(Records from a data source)
%%
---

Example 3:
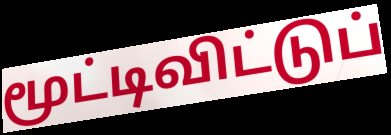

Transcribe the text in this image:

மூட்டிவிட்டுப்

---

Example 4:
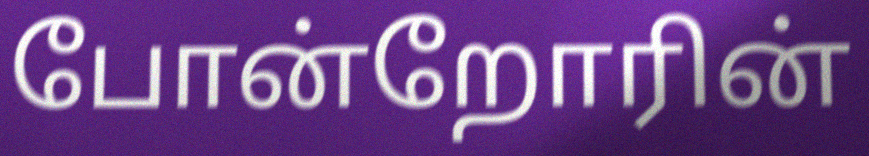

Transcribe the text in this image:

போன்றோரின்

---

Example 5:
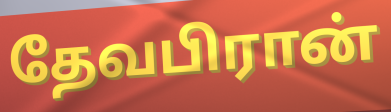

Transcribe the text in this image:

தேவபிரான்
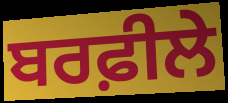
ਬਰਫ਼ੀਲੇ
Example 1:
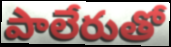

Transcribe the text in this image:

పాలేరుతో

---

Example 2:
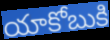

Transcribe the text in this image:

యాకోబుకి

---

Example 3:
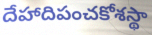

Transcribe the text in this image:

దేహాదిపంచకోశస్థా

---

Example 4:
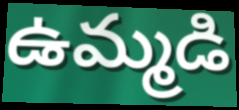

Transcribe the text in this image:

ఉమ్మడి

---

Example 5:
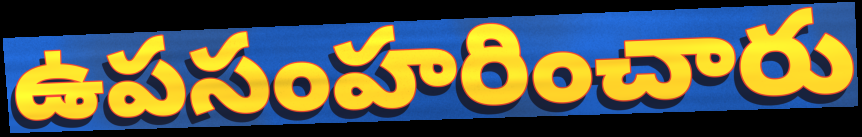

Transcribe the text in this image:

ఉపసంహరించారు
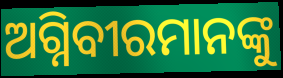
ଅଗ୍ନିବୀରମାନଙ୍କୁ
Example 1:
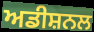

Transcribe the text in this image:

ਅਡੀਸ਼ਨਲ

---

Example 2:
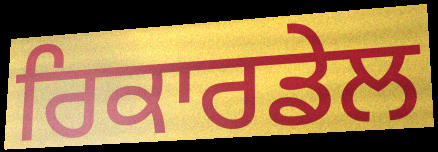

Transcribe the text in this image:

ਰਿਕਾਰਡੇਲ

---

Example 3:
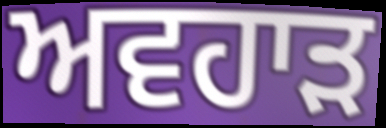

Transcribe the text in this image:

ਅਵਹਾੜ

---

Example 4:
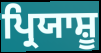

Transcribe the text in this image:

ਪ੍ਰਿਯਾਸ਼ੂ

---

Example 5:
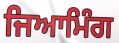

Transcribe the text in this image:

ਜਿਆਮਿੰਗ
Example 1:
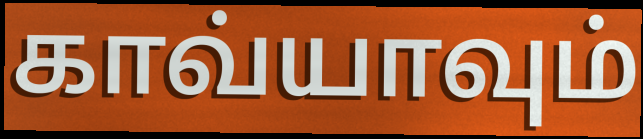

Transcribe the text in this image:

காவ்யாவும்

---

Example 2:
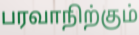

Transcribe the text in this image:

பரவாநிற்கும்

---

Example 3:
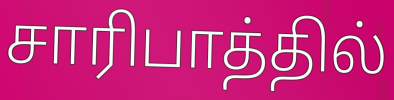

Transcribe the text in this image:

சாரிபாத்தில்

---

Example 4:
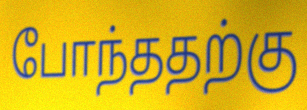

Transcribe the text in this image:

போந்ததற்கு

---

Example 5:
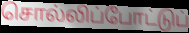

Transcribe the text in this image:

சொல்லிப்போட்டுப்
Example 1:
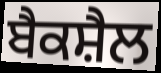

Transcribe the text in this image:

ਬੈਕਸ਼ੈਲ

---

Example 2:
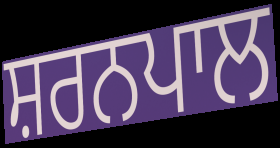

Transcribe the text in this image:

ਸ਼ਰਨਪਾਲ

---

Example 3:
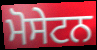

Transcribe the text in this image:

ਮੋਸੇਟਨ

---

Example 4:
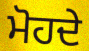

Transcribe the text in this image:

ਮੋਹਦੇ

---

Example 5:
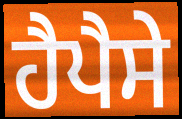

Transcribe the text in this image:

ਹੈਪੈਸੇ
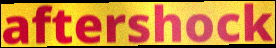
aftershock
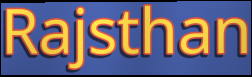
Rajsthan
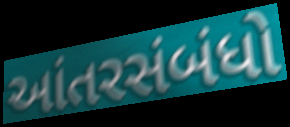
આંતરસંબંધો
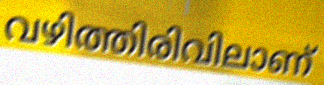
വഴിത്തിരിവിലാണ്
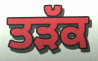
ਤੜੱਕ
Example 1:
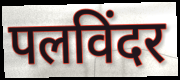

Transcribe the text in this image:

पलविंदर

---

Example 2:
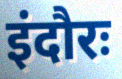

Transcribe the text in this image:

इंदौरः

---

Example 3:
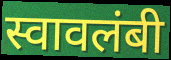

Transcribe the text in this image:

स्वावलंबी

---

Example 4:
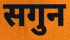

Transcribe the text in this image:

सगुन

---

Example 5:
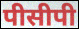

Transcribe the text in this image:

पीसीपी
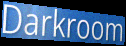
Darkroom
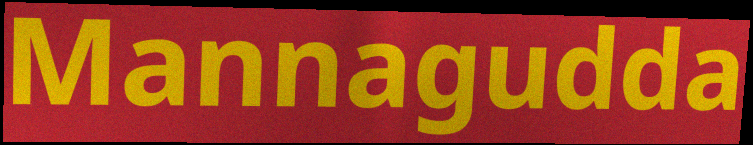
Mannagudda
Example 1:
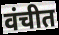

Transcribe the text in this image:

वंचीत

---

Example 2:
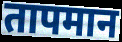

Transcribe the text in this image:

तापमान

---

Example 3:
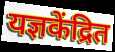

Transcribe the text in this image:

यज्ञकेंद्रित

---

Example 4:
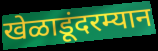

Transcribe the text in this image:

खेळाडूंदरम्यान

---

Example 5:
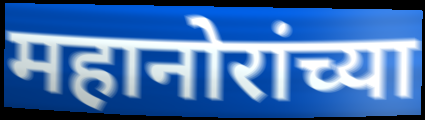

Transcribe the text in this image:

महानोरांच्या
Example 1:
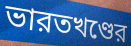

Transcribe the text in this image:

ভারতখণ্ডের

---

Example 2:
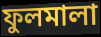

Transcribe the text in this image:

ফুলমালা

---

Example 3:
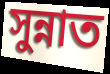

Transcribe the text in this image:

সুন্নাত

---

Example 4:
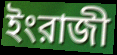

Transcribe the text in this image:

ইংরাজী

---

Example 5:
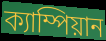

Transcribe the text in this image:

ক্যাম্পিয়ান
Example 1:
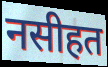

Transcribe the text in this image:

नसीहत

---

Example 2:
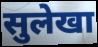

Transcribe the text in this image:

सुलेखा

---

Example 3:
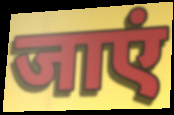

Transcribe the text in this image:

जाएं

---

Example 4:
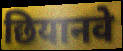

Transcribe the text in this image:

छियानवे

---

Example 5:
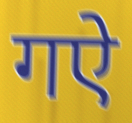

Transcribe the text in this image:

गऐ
%%
Exercise: Convert every line of the records above into a Markdown table with two columns, Row and Line, numbering the rows and leaving out blank lines. Leave the pictures out of the table.

Result of the task:
| Row | Line |
|---|---|
| 1 | --- |
| 2 | Example 3: |
| 3 | Transcribe the text in this image: |
| 4 | மூட்டிவிட்டுப் |
| 5 | --- |
| 6 | Example 4: |
| 7 | Transcribe the text in this image: |
| 8 | போன்றோரின் |
| 9 | --- |
| 10 | Example 5: |
| 11 | Transcribe the text in this image: |
| 12 | தேவபிரான் |
| 13 | ਬਰਫ਼ੀਲੇ |
| 14 | Example 1: |
| 15 | Transcribe the text in this image: |
| 16 | పాలేరుతో |
| 17 | --- |
| 18 | Example 2: |
| 19 | Transcribe the text in this image: |
| 20 | యాకోబుకి |
| 21 | --- |
| 22 | Example 3: |
| 23 | Transcribe the text in this image: |
| 24 | దేహాదిపంచకోశస్థా |
| 25 | --- |
| 26 | Example 4: |
| 27 | Transcribe the text in this image: |
| 28 | ఉమ్మడి |
| 29 | --- |
| 30 | Example 5: |
| 31 | Transcribe the text in this image: |
| 32 | ఉపసంహరించారు |
| 33 | ଅଗ୍ନିବୀରମାନଙ୍କୁ |
| 34 | Example 1: |
| 35 | Transcribe the text in this image: |
| 36 | ਅਡੀਸ਼ਨਲ |
| 37 | --- |
| 38 | Example 2: |
| 39 | Transcribe the text in this image: |
| 40 | ਰਿਕਾਰਡੇਲ |
| 41 | --- |
| 42 | Example 3: |
| 43 | Transcribe the text in this image: |
| 44 | ਅਵਹਾੜ |
| 45 | --- |
| 46 | Example 4: |
| 47 | Transcribe the text in this image: |
| 48 | ਪ੍ਰਿਯਾਸ਼ੂ |
| 49 | --- |
| 50 | Example 5: |
| 51 | Transcribe the text in this image: |
| 52 | ਜਿਆਮਿੰਗ |
| 53 | Example 1: |
| 54 | Transcribe the text in this image: |
| 55 | காவ்யாவும் |
| 56 | --- |
| 57 | Example 2: |
| 58 | Transcribe the text in this image: |
| 59 | பரவாநிற்கும் |
| 60 | --- |
| 61 | Example 3: |
| 62 | Transcribe the text in this image: |
| 63 | சாரிபாத்தில் |
| 64 | --- |
| 65 | Example 4: |
| 66 | Transcribe the text in this image: |
| 67 | போந்ததற்கு |
| 68 | --- |
| 69 | Example 5: |
| 70 | Transcribe the text in this image: |
| 71 | சொல்லிப்போட்டுப் |
| 72 | Example 1: |
| 73 | Transcribe the text in this image: |
| 74 | ਬੈਕਸ਼ੈਲ |
| 75 | --- |
| 76 | Example 2: |
| 77 | Transcribe the text in this image: |
| 78 | ਸ਼ਰਨਪਾਲ |
| 79 | --- |
| 80 | Example 3: |
| 81 | Transcribe the text in this image: |
| 82 | ਮੋਸੇਟਨ |
| 83 | --- |
| 84 | Example 4: |
| 85 | Transcribe the text in this image: |
| 86 | ਮੋਹਦੇ |
| 87 | --- |
| 88 | Example 5: |
| 89 | Transcribe the text in this image: |
| 90 | ਹੈਪੈਸੇ |
| 91 | aftershock |
| 92 | Rajsthan |
| 93 | આંતરસંબંધો |
| 94 | വഴിത്തിരിവിലാണ് |
| 95 | ਤੜੱਕ |
| 96 | Example 1: |
| 97 | Transcribe the text in this image: |
| 98 | पलविंदर |
| 99 | --- |
| 100 | Example 2: |
| 101 | Transcribe the text in this image: |
| 102 | इंदौरः |
| 103 | --- |
| 104 | Example 3: |
| 105 | Transcribe the text in this image: |
| 106 | स्वावलंबी |
| 107 | --- |
| 108 | Example 4: |
| 109 | Transcribe the text in this image: |
| 110 | सगुन |
| 111 | --- |
| 112 | Example 5: |
| 113 | Transcribe the text in this image: |
| 114 | पीसीपी |
| 115 | Darkroom |
| 116 | Mannagudda |
| 117 | Example 1: |
| 118 | Transcribe the text in this image: |
| 119 | वंचीत |
| 120 | --- |
| 121 | Example 2: |
| 122 | Transcribe the text in this image: |
| 123 | तापमान |
| 124 | --- |
| 125 | Example 3: |
| 126 | Transcribe the text in this image: |
| 127 | यज्ञकेंद्रित |
| 128 | --- |
| 129 | Example 4: |
| 130 | Transcribe the text in this image: |
| 131 | खेळाडूंदरम्यान |
| 132 | --- |
| 133 | Example 5: |
| 134 | Transcribe the text in this image: |
| 135 | महानोरांच्या |
| 136 | Example 1: |
| 137 | Transcribe the text in this image: |
| 138 | ভারতখণ্ডের |
| 139 | --- |
| 140 | Example 2: |
| 141 | Transcribe the text in this image: |
| 142 | ফুলমালা |
| 143 | --- |
| 144 | Example 3: |
| 145 | Transcribe the text in this image: |
| 146 | সুন্নাত |
| 147 | --- |
| 148 | Example 4: |
| 149 | Transcribe the text in this image: |
| 150 | ইংরাজী |
| 151 | --- |
| 152 | Example 5: |
| 153 | Transcribe the text in this image: |
| 154 | ক্যাম্পিয়ান |
| 155 | Example 1: |
| 156 | Transcribe the text in this image: |
| 157 | नसीहत |
| 158 | --- |
| 159 | Example 2: |
| 160 | Transcribe the text in this image: |
| 161 | सुलेखा |
| 162 | --- |
| 163 | Example 3: |
| 164 | Transcribe the text in this image: |
| 165 | जाएं |
| 166 | --- |
| 167 | Example 4: |
| 168 | Transcribe the text in this image: |
| 169 | छियानवे |
| 170 | --- |
| 171 | Example 5: |
| 172 | Transcribe the text in this image: |
| 173 | गऐ |